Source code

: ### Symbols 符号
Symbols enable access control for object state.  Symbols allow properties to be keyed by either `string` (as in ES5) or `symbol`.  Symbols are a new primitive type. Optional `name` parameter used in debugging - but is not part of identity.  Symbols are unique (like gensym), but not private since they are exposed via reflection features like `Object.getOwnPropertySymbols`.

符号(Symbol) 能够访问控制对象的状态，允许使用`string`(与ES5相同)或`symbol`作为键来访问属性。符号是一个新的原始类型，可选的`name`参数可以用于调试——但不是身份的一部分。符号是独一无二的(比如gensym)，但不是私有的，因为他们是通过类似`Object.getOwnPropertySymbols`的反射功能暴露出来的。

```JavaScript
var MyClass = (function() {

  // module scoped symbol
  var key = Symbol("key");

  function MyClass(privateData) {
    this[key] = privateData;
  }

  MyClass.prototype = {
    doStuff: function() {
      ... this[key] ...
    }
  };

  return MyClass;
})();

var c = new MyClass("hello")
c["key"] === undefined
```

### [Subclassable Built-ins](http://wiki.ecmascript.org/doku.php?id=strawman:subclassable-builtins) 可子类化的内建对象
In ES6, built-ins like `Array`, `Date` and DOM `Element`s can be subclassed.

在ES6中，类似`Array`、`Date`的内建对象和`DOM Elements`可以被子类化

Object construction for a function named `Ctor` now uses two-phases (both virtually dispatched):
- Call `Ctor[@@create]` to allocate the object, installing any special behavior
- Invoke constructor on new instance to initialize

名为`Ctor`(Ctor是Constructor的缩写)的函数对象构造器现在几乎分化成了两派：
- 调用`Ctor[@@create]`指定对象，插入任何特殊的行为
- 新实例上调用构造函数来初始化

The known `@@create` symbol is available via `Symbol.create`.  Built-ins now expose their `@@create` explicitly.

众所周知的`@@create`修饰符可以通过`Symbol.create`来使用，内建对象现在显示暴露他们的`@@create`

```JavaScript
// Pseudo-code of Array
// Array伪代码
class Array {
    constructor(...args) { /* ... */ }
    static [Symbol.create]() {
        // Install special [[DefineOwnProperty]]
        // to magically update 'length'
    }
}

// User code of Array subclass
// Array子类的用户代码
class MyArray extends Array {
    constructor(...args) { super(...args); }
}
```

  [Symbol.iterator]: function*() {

******

— WHAT THIS TASK INVOLVES —
Where does "create" occur in the data? Copy each line that has it.

— REPLY —
- Call `Ctor[@@create]` to allocate the object, installing any special behavior
- 调用`Ctor[@@create]`指定对象，插入任何特殊的行为
The known `@@create` symbol is available via `Symbol.create`.  Built-ins now expose their `@@create` explicitly.
众所周知的`@@create`修饰符可以通过`Symbol.create`来使用，内建对象现在显示暴露他们的`@@create`
    static [Symbol.create]() {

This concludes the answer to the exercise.